Adopté en 2010, le code de conduite de l’OMS sur le recrutement international des prestataires de santé exhorte les pays riches à aider les pays touchés par l'exode des médecins. Ce texte n'est cependant pas légalement contraignant. 

En avril 2011, les chefs d’état des pays de l’Union africaine se sont engagés à consacrer au moins 15% de leurs budgets à l’amélioration du secteur de la santé et ont appelé les pays donateurs à « verser, comme prévu, 0,7% de leur PNB pour l’Aide publique au développement (APD).»  

Douze ans plus tard, seuls six pays (Libéria, Madagascar, Malawi, Rwanda, Togo et Zambie) ont atteint leur objectif. Les autres accusent des ressources financières insuffisantes et des priorités plus urgentes. 

Professeur et doyen de l’Université de médecine Copperbelt à Ndola en Zambie, Kasonde Bowa indique à Afrique Renouveau que l’exode des médecins pourrait être endigué avec l'augmentation des salaires et des investissements, car « il est très facile pour les médecins formés à l’étranger d’y rester ». Les lois américaines, par exemple, autorisent les étudiants à rester aux Etats-Unis s’ils acceptent d’exercer en zones rurales. D'autres pays, comme le Royaume-Uni, leur permettent d’obtenir facilement un permis de travail. 

Stopper l'hémorragie des talents

Le Dr Bowa a étudié en Ecosse et contrairement à d’autres, il est rentré en Zambie pour exercer et enseigner. « J’ai été sponsorisé et j’étais obligé de revenir », indique-t-il. 

Le Dr Bowa souhaiterait davantage d’investissements pour des équipements plus modernes dans les hôpitaux, ainsi que des mesures incitatives pour le personnel médical, tels qu'un logement, l'accès à la propriété ou un plan de carrière, notamment dans les zones rurales. « Ils doivent avoir des opportunités d'évolution. » 

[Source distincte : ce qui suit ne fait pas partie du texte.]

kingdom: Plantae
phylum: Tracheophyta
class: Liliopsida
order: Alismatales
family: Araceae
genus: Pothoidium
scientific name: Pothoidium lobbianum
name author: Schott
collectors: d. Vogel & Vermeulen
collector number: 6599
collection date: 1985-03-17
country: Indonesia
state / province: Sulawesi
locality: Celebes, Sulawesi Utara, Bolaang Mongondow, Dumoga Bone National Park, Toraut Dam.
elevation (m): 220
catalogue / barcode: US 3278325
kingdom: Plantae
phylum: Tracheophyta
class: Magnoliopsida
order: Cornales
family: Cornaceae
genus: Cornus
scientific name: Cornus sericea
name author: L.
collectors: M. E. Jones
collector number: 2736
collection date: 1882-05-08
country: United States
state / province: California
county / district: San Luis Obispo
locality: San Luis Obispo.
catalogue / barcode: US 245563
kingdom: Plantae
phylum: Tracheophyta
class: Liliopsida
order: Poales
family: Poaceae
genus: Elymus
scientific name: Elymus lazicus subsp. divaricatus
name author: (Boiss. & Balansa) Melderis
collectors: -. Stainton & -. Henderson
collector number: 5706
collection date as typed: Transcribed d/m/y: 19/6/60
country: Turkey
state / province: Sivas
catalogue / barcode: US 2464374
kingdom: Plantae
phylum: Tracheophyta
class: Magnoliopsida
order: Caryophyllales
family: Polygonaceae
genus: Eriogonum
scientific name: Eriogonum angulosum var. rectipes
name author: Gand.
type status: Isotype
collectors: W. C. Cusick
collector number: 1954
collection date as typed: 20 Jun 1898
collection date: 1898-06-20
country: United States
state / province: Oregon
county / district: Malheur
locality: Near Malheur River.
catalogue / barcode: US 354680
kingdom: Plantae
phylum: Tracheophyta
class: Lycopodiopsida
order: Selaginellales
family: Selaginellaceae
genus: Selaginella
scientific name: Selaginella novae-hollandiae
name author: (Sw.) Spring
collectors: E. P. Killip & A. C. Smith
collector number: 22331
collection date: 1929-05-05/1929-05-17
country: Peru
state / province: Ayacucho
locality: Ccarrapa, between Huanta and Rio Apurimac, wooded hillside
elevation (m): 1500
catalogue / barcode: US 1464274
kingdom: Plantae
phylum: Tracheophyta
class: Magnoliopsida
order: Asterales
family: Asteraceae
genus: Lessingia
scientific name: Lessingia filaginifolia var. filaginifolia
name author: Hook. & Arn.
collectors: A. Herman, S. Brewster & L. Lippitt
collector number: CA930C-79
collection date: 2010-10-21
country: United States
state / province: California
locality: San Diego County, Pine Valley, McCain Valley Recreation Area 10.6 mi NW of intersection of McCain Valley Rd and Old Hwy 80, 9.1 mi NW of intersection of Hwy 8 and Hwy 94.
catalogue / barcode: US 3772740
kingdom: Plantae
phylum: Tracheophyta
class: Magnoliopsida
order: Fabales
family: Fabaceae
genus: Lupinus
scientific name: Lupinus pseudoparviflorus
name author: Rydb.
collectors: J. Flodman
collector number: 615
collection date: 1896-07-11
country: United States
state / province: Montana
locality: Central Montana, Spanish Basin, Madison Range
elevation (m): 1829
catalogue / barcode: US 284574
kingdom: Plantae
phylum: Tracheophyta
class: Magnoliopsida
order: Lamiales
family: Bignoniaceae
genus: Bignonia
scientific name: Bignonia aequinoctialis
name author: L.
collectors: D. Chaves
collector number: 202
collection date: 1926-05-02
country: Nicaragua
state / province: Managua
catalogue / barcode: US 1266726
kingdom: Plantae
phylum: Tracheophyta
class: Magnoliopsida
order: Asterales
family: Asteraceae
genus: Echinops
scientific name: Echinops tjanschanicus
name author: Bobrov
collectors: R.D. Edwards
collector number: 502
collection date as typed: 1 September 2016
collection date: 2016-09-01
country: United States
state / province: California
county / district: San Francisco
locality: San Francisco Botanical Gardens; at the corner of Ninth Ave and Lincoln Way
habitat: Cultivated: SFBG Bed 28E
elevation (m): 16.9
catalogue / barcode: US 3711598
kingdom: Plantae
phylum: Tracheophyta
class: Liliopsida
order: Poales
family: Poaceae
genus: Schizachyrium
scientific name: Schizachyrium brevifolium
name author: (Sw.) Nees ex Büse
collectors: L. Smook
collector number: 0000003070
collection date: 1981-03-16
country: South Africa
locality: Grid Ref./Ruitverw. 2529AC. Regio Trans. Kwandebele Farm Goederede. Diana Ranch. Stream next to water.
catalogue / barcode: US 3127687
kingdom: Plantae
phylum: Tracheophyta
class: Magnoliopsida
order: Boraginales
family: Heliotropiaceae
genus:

Les professionnels de santé seront de plus en plus demandés en Australie, au Canada, au Royaume-Uni, aux Etats-Unis et dans d’autres pays riches. L'Ordre des médecins et des infirmières (Council on physician and nurse supply) aux Etats-Unis prévoit une pénurie de 200 000 médecins entre 2012 et 2022. 

Laurie Garrett, chercheuse pour le Conseil des relations étrangères aux Etats-Unis, partage cette opinion : « Dans un avenir proche, chaque prestataire de santé, que ce soit un établissements médical de l'Université d'Harvard  ou un hôpital dans le désert éthiopien, cherchera à recruter des talents mais seuls ceux qui en auront les moyens pourront se le permettre. »

Un médecin venu d’un pays pauvre est bon pour soigner « un diabétique ou une personne cardiaque au fin fond du Nebraska », écrit Matt McAllester, éditeur du New York Times. « C’est un pays pauvre qui paie pour que les patients en profitent. » Un coût qui pourrait bien se mesurer en nombre de vies perdues dans les villages africains.